### PROBLEM DESCRIPTION
Please make an exact transcription of the records, keeping the pictures out of it.
▬▬▬▬▬▬
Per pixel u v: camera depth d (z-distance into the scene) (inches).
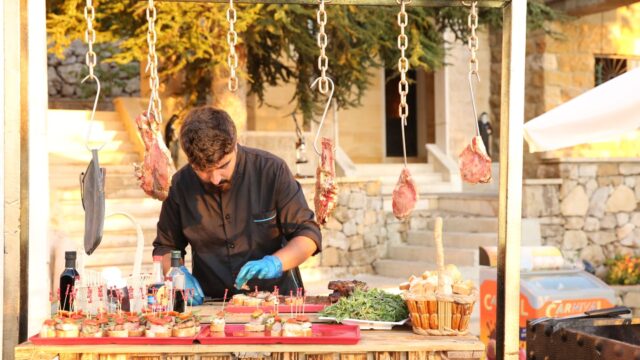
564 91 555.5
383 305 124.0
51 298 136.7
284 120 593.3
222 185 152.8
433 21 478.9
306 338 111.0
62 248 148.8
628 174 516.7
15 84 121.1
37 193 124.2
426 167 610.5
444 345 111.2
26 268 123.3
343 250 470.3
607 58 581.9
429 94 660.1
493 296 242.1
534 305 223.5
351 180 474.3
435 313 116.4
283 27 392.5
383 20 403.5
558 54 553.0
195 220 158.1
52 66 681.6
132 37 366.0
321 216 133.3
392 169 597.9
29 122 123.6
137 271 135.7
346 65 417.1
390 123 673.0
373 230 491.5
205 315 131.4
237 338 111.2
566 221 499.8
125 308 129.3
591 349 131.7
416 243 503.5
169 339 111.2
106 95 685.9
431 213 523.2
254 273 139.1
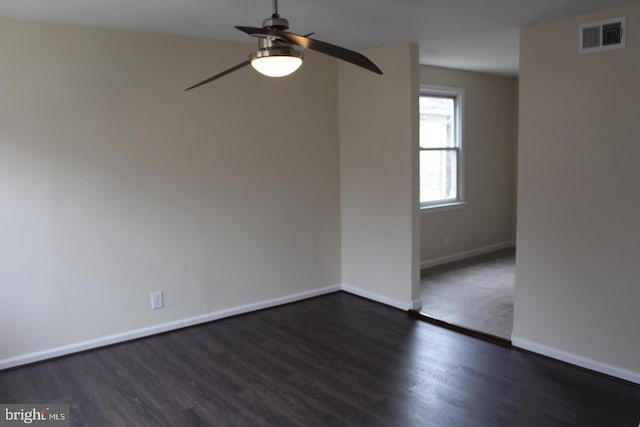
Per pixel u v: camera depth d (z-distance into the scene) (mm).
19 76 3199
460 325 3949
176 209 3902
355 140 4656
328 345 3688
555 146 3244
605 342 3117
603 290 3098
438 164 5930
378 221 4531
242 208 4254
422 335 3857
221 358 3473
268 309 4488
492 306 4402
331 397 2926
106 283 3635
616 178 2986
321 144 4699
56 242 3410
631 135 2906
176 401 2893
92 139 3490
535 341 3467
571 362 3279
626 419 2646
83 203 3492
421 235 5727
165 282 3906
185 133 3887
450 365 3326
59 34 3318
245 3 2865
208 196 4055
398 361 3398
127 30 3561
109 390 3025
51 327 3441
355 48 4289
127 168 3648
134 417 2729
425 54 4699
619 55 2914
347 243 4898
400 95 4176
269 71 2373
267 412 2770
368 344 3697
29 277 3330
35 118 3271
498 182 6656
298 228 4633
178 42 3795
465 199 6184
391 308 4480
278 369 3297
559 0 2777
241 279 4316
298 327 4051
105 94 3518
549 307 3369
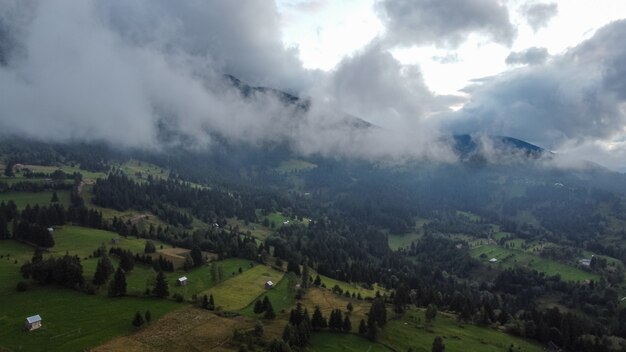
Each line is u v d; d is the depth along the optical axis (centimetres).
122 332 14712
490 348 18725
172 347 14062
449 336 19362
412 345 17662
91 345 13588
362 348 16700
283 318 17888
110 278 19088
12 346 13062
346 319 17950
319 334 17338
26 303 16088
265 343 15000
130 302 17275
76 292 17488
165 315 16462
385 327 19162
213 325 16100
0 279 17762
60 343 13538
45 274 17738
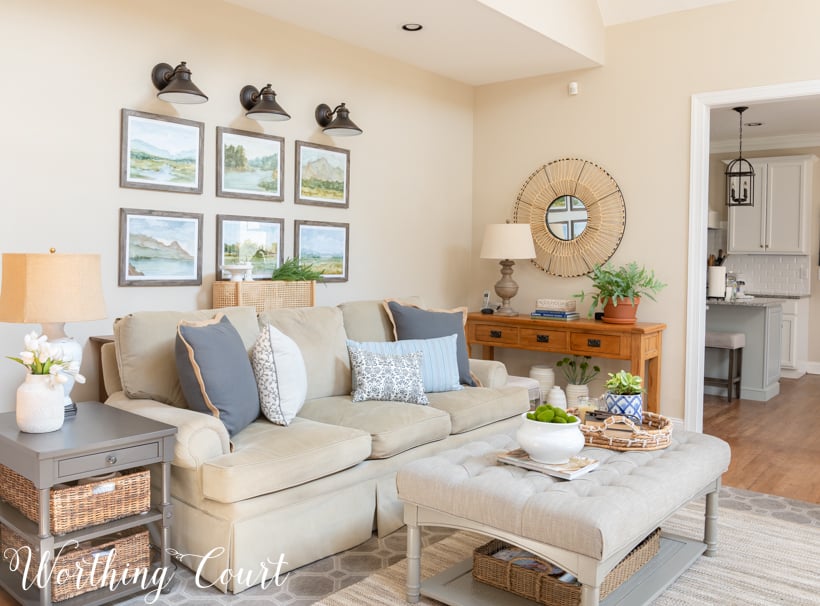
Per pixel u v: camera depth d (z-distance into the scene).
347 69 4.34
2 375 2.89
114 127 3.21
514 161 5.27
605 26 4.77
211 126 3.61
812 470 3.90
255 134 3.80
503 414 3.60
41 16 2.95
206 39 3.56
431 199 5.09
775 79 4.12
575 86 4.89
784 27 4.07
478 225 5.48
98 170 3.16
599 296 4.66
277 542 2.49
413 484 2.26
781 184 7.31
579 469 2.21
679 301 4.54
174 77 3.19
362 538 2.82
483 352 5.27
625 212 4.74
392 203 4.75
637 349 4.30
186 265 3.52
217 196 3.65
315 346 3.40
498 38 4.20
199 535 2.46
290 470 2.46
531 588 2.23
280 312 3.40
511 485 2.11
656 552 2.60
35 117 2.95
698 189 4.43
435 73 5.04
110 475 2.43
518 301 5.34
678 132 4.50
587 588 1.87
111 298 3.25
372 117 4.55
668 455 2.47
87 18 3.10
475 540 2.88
▬▬▬▬▬▬
### OUTPUT FOR THIS EXERCISE
Per pixel u v: camera depth d (z-distance into the scene) (inches).
564 91 555.5
383 305 124.0
51 298 136.7
284 120 593.3
222 185 152.8
433 21 478.9
306 338 111.0
62 248 148.8
628 174 516.7
15 84 121.1
37 193 124.2
426 167 610.5
444 345 111.2
26 268 123.3
343 250 470.3
607 58 581.9
429 94 660.1
493 296 242.1
534 305 223.5
351 180 474.3
435 313 116.4
283 27 392.5
383 20 403.5
558 54 553.0
195 220 158.1
52 66 681.6
132 37 366.0
321 216 133.3
392 169 597.9
29 122 123.6
137 271 135.7
346 65 417.1
390 123 673.0
373 230 491.5
205 315 131.4
237 338 111.2
566 221 499.8
125 308 129.3
591 349 131.7
416 243 503.5
169 339 111.2
106 95 685.9
431 213 523.2
254 273 139.1
Per pixel u v: camera depth d (z-distance into the scene) (mm).
19 76 3199
460 325 3949
176 209 3902
355 140 4656
328 345 3688
555 146 3244
605 342 3117
603 290 3098
438 164 5930
378 221 4531
242 208 4254
422 335 3857
221 358 3473
268 309 4488
492 306 4402
331 397 2926
106 283 3635
616 178 2986
321 144 4699
56 242 3410
631 135 2906
176 401 2893
92 139 3490
535 341 3467
571 362 3279
626 419 2646
83 203 3492
421 235 5727
165 282 3906
185 133 3887
450 365 3326
59 34 3318
245 3 2865
208 196 4055
398 361 3398
127 30 3561
109 390 3025
51 327 3441
355 48 4289
127 168 3648
134 417 2729
425 54 4699
619 55 2914
347 243 4898
400 95 4176
269 71 2373
267 412 2770
368 344 3697
29 277 3330
35 118 3271
498 182 6656
298 228 4633
178 42 3795
465 199 6184
391 308 4480
278 369 3297
559 0 2777
241 279 4316
298 327 4051
105 94 3518
549 307 3369
Each line is u v d; d is the depth along the optical axis (centimetres).
122 332 14712
490 348 18725
172 347 14062
449 336 19362
412 345 17662
91 345 13588
362 348 16700
283 318 17888
110 278 19088
12 346 13062
346 319 17950
319 334 17338
26 303 16088
265 343 15000
130 302 17275
76 292 17488
165 315 16462
385 327 19162
213 325 16100
0 279 17762
60 343 13538
45 274 17738
Per pixel u v: camera depth d (z-distance into the scene).
347 69 4.34
2 375 2.89
114 127 3.21
514 161 5.27
605 26 4.77
211 126 3.61
812 470 3.90
255 134 3.80
503 414 3.60
41 16 2.95
206 39 3.56
431 199 5.09
775 79 4.12
575 86 4.89
784 27 4.07
478 225 5.48
98 170 3.16
599 296 4.66
277 542 2.49
413 484 2.26
781 184 7.31
579 469 2.21
679 301 4.54
174 77 3.19
362 538 2.82
483 352 5.27
625 212 4.74
392 203 4.75
637 349 4.30
186 265 3.52
217 196 3.65
315 346 3.40
498 38 4.20
199 535 2.46
290 470 2.46
531 588 2.23
280 312 3.40
511 485 2.11
656 552 2.60
35 117 2.95
698 189 4.43
435 73 5.04
110 475 2.43
518 301 5.34
678 132 4.50
587 588 1.87
111 298 3.25
372 117 4.55
668 455 2.47
87 18 3.10
475 540 2.88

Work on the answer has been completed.